Michael McAuliffe

Applications

Speech Corpus Tools

Speech Corpus Tools is a graphical application for interacting, querying, and visualizing large speech corpora. It parses a wide range of formats into a database, which allow for fast and consistent queries across different sources of corpora.

References
  1. McAuliffe, M., Stengel-Eskin, E., Socolof, M., & Sonderegger, M. (submitted). Polyglot and Speech Corpus Tools: a system for representing, integrating, and querying speech corpora. In Interspeech 2017.
  2. McAuliffe, M., & Sonderegger, M. (2016). Easier speech corpus analysis: A practical introduction to Montreal Corpus Tools (including Speech Corpus Tools). Glasgow, UK: Scottish Graduate School of Social Science; University of Glasgow.
  3. McAuliffe, M., Stengel-Eskin, E., Socolof, M., & Sonderegger, M. (2016). Speech Corpus Tools. [http://montrealcorpustools.github.io/speechcorpustools/]

Montreal Forced Aligner

Montreal Forced Aligner is a command line utility for performing forced alignment on audio datasets using orthographic transcriptions and a pronunciation dictionary. It is trainable on larger datasets and can align smaller datasets through pretrained models. It is built using Kaldi.

References
  1. McAuliffe, M., Socolof, M., Mihuc, S., Wagner, M., & Sonderegger, M. (submitted). Montreal Forced Aligner: trainable text-speech alignment using Kaldi. In Interspeech 2017.
  2. McAuliffe, M., Socolof, M., Mihuc, S., & Wagner, M. (2016). Montreal Forced Aligner. [https://montrealcorpustools.github.io/Montreal-Forced-Aligner/]

Phonological CorpusTools

Phonological CorpusTools has Python implementations of algorithms reported in the linguistic literature with the ability to run these algorithms on a wide variety of corpora. The primary contributors to this project are Kathleen Currie Hall, Blake Allen, Michael Fry, Scott Mackie and myself.

References
  1. Hall, K. C., Allen, B., Fry, M., Mackie, S., & McAuliffe, M. (2015). Phonological CorpusTools. [https://github.com/PhonologicalCorpusTools/CorpusTools/releases]
  2. McAuliffe, M. (2015). Statistical phonological analysis in corpora using Phonological Corpus Tools. Montreal, CA.
  3. Hall, K. C., Allen, B., Fry, M., Mackie, S., & McAuliffe, M. (2014). Phonological CorpusTools: A free, open-source tool for phonological analysis. In 14th Conference for Laboratory Phonology. Tokyo, Japan.

Python packages

PolyglotDB

PolyglotDB is the package responsible for the storage and database aspects of Speech Corpus Tools.
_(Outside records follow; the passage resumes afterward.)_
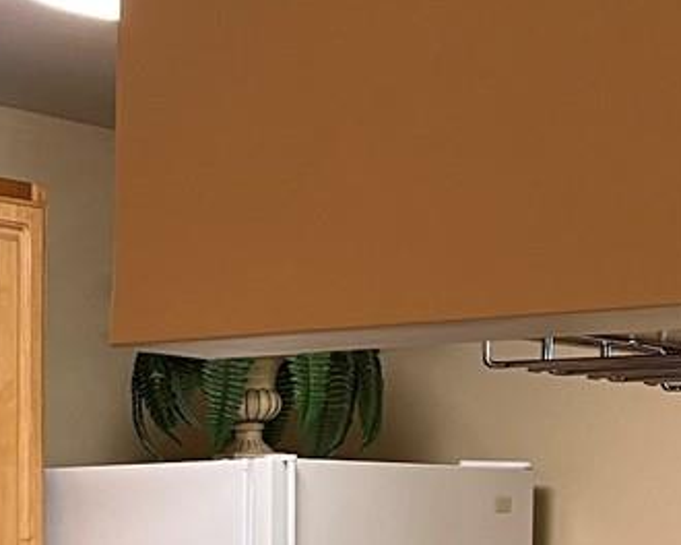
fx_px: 2479
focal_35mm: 123
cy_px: 869
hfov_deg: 15.6
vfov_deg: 11.9
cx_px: 165
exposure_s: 1/60
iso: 100
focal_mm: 5.7
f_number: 1.5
python-acoustic-similarity

Python-acoustic-similary represents most of my work in signal processing for creating MFCC, amplitude envelope, and gammatone representations of speech. Future versions will also include algorithms to calculate linguistically-relevant measurements such as pitch and formants.

python-praat-scripts

Python package for calling Praat scripts, available here.

python-BLICK

Python port of Bruce Hayes’ BLICK for calculating phonotatic probability in English, available here.